YARGITAY İŞÇİYİ HAKLI BULUYOR
Yargıtay 9. Hukuk Dairesi’nin 2017/18200 sayılı kararına konu dosyada, bir işçi, fazla mesai ücretlerinin eksik ödendiği, kendisine bazı belgeler imzalatıldığı, sigorta primlerinin eksik yatırıldığı gerekçesiyle iş akdini feshederek kıdem tazminatı talep etti. Yerel mahkemede savunma yapan işveren, ekonomik kriz nedeniyle iş yerinde kısa çalışma uygulaması kararı aldığını, eski Çalışma ve Sosyal Güvenlik Bakanlığı’nın 6 ay “kısa çalışma” izni verdiğini, ancak 6 aylık süre dolmadan kısa çalışmaya son verdiğini, tüm işçileri işbaşına çağırdığını, davacı işçinin işbaşı yapmadığını savundu. Yerel mahkeme işvereni haklı bularak, kıdem tazminatı talebini reddetti.

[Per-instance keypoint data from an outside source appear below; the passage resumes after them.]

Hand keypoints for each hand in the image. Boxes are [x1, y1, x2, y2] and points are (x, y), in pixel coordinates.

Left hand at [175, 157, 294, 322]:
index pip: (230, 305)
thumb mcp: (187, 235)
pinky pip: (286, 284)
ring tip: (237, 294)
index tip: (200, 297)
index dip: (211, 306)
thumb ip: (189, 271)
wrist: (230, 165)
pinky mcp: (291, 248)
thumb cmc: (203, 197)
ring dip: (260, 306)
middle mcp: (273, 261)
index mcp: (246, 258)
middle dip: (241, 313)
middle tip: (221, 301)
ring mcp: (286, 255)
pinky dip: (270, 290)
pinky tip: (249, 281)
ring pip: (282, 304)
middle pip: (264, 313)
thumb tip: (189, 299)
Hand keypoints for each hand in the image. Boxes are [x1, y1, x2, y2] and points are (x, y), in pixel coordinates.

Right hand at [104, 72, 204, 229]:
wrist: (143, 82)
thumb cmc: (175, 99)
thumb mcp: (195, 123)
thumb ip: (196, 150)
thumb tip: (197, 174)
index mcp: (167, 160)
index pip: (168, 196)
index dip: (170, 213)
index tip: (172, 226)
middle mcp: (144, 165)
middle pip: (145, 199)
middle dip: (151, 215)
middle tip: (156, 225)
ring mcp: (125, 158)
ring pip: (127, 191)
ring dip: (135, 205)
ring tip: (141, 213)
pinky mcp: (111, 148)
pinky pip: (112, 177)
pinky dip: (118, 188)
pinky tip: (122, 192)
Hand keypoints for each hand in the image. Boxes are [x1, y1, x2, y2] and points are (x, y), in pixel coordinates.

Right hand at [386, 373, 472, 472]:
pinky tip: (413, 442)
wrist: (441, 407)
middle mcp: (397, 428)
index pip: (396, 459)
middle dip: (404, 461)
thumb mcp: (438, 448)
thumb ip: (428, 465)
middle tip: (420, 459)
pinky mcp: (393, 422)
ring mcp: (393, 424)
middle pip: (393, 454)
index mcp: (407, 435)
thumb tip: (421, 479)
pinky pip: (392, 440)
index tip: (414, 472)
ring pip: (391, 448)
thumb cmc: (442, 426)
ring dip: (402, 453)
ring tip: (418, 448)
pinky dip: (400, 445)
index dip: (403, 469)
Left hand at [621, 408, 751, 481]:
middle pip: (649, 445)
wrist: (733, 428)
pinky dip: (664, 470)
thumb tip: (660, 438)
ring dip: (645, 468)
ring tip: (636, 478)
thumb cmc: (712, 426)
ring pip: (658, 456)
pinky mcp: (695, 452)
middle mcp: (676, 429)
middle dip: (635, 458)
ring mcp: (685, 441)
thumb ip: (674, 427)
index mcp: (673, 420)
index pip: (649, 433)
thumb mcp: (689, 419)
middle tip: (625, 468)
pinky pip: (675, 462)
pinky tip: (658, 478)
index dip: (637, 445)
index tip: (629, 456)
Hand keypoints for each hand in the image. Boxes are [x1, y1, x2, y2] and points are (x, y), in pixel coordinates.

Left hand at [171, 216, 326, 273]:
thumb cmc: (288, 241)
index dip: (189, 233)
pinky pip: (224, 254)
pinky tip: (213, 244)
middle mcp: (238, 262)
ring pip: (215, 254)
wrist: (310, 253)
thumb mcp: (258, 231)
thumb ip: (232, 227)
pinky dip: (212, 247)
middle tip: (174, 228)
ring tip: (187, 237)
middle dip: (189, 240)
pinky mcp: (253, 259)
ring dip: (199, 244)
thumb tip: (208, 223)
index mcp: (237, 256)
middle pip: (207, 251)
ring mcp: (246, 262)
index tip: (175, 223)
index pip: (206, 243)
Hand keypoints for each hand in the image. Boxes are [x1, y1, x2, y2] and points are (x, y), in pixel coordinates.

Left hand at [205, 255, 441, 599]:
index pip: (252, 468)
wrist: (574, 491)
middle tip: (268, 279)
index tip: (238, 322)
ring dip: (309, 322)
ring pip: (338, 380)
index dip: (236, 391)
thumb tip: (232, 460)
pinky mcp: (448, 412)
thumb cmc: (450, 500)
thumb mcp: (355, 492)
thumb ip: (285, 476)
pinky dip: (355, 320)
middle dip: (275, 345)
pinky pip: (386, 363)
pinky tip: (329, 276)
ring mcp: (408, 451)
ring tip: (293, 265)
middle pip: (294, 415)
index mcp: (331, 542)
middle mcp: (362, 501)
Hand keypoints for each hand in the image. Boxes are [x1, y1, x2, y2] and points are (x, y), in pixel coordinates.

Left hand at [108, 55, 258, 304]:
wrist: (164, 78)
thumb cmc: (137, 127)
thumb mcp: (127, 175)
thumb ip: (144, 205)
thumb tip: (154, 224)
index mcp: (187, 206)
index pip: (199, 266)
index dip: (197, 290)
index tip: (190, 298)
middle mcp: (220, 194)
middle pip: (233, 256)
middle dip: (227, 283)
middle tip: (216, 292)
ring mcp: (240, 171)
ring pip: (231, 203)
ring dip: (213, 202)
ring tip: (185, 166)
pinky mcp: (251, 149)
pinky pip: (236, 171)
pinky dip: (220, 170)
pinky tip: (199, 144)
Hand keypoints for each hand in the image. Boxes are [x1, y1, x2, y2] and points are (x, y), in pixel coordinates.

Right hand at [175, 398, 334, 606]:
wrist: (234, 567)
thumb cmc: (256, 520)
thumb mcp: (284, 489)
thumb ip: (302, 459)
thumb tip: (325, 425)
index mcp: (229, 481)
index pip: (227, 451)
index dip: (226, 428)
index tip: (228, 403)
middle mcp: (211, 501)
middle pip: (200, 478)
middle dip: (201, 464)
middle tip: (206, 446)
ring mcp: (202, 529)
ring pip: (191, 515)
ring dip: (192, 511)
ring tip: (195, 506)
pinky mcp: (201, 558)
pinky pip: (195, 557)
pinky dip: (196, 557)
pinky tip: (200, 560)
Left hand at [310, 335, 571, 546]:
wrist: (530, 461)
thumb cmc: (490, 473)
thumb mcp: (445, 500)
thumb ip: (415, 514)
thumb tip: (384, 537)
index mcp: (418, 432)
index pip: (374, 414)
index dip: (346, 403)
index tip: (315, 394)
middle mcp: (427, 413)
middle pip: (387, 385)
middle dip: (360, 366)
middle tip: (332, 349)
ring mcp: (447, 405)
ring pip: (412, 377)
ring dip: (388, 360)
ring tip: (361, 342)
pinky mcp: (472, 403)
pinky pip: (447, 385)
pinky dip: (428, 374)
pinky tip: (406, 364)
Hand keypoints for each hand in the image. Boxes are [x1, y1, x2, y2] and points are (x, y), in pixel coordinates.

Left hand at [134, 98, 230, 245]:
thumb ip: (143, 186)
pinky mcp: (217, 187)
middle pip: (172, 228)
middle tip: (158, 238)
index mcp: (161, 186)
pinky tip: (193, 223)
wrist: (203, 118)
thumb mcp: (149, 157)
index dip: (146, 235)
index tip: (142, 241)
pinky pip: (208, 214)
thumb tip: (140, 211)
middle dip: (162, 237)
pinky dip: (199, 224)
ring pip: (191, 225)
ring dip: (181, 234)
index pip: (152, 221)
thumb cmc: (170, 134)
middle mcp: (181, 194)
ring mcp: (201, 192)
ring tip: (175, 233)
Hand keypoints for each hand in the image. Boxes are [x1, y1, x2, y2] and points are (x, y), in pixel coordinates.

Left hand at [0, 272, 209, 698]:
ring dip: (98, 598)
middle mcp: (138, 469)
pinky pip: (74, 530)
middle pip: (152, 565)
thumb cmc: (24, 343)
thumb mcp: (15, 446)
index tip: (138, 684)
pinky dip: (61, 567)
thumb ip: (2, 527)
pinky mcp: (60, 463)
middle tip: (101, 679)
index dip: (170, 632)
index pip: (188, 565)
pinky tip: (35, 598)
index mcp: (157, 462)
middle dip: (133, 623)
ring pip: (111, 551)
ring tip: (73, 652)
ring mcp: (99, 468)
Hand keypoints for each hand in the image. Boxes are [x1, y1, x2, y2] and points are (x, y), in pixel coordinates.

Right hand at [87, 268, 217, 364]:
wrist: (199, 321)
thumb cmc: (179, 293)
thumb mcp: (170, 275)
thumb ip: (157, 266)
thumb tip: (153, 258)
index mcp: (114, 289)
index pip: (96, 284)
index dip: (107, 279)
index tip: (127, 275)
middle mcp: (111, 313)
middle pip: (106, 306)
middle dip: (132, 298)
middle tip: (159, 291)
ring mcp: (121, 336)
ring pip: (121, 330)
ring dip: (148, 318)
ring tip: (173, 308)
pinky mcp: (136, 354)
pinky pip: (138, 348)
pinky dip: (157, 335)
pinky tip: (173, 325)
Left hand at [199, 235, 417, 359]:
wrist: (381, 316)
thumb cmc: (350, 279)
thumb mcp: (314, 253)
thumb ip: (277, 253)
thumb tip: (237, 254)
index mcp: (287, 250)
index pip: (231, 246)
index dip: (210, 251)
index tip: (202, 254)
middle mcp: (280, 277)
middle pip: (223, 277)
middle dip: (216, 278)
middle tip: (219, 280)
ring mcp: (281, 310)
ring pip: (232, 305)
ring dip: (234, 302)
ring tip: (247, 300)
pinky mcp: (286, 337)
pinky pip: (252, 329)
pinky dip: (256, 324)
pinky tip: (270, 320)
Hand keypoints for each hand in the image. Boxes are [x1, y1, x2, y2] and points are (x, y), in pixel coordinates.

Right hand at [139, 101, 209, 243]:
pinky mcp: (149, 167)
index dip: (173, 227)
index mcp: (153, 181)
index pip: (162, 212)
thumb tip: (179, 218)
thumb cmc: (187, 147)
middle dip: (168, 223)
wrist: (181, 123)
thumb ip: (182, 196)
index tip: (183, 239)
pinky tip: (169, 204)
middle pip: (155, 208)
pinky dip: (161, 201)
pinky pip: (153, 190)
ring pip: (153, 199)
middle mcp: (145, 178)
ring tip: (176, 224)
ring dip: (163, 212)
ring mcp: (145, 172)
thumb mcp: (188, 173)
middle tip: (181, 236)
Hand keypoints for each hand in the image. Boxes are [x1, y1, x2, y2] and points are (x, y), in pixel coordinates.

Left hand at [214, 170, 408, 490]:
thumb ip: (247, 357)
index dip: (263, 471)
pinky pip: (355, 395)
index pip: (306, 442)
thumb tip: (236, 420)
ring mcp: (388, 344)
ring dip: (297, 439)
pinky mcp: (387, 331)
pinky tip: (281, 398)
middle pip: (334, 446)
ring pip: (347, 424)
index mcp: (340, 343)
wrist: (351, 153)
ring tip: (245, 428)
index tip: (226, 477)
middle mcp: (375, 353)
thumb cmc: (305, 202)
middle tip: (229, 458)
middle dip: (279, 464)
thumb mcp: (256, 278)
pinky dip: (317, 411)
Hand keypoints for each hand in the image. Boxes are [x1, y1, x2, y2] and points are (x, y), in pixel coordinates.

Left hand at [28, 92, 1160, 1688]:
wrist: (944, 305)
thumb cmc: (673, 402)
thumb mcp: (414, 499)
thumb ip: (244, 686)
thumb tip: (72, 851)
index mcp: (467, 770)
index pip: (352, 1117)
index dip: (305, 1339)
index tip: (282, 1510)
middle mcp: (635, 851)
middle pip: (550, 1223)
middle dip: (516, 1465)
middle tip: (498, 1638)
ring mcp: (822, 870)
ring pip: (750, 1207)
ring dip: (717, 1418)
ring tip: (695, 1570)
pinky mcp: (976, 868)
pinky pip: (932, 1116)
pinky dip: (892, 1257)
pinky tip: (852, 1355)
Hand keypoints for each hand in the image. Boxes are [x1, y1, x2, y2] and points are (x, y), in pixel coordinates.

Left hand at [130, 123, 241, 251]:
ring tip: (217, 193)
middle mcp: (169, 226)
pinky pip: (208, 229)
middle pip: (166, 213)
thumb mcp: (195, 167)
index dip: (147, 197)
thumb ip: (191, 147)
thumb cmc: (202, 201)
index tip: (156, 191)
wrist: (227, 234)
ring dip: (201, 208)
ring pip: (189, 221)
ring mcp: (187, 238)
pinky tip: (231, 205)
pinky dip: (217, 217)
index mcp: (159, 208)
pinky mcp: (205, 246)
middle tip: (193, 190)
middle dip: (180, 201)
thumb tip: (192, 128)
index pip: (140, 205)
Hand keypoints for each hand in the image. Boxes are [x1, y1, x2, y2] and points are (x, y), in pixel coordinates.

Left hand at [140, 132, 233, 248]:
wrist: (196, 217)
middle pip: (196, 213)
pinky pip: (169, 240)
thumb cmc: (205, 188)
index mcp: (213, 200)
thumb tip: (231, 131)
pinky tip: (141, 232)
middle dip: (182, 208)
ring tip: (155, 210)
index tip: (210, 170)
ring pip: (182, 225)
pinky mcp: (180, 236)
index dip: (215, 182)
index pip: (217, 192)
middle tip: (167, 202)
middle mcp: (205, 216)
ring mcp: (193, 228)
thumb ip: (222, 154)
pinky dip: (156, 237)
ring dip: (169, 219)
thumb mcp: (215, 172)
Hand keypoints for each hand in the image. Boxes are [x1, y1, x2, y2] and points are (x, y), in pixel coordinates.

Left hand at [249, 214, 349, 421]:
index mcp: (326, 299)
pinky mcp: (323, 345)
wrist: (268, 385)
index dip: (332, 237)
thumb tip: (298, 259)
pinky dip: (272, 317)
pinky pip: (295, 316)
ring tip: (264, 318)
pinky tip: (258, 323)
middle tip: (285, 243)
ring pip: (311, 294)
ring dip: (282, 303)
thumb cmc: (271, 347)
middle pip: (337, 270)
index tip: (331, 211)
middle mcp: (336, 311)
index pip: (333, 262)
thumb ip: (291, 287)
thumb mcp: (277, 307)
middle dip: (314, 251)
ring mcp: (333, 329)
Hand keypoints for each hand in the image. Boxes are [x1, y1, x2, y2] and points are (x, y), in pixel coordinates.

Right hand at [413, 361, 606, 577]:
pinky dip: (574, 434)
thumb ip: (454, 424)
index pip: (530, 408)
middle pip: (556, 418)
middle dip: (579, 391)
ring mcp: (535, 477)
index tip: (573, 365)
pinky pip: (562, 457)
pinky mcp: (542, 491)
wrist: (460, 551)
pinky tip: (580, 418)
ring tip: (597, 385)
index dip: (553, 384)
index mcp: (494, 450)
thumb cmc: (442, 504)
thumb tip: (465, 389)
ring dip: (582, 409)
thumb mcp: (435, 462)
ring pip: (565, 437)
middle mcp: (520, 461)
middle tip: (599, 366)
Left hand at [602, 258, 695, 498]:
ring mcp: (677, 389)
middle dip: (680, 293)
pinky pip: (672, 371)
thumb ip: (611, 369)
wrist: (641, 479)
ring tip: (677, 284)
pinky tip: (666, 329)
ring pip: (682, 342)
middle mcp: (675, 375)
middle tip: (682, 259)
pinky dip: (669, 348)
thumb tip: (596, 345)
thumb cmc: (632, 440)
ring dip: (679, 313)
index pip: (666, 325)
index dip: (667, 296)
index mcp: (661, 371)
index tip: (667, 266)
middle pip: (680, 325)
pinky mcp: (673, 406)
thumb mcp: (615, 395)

Dosyayı inceleyen Yargıtay 9. Hukuk Dairesi, işçinin fesih sebebi olarak fazla mesai ücretlerinin eksik ödenmesini, primlerinin eksik yatırılmasını, kendisine birtakım belgelerin imzalatılmasını gösterdiğine dikkat çekti. 4857 sayılı İş Kanunu’nun 24. maddesinin bu konuda işçiye iş akdini fesih hakkı verdiği vurgulanan Yargıtay kararında, “Davacı iş sözleşmesini, ücretlerinin yasaya ve sözleşmeye uygun ödenmemesi, çalışma koşullarının zorluğu nedeni ile haklı nedenle feshetmiştir. Kıdem tazminatı isteğinin kabulü gerekir” denildi.
İHBAR TAZMİNATI ALAMAZ
İş akdi feshinde işçi ve işverenin, belli bir süre önce karşılıklı bildirimde bulunması gerekiyor. Bildirim süresi, çalışması 6 aydan az olan işçilerde 2 hafta; 6 aydan 1.5 yıla kadar olan işçilerde 4 hafta; 1.5 yıldan 3 yıla kadar olan işçilerde 6 hafta; 3 yıldan fazla olan işçilerde ise 8 hafta olarak uygulanıyor. Bildirim şartına uymayan taraf, bildirim süresine ilişkin ücret tutarında tazminat ödemek zorunda. Buna, “ihbar tazminatı” deniyor.
İş akdinin işçi tarafından haklı nedenle feshinde ihbar tazminatı konusunda çoğunlukla kafa karışıklığı yaşanıyor. Haklı fesihte de işçinin ihbar tazminatı alabileceği düşünülüyor. Ancak, haklı fesih işçiye ihbar tazminatı alma değil, işverene ihbar tazminatı ödememe hakkı sağlıyor. Dolayısıyla, haklı fesihte işçi ihbar tazminatı alamaz ama işverene tazminat ödemek zorunda da kalmaz.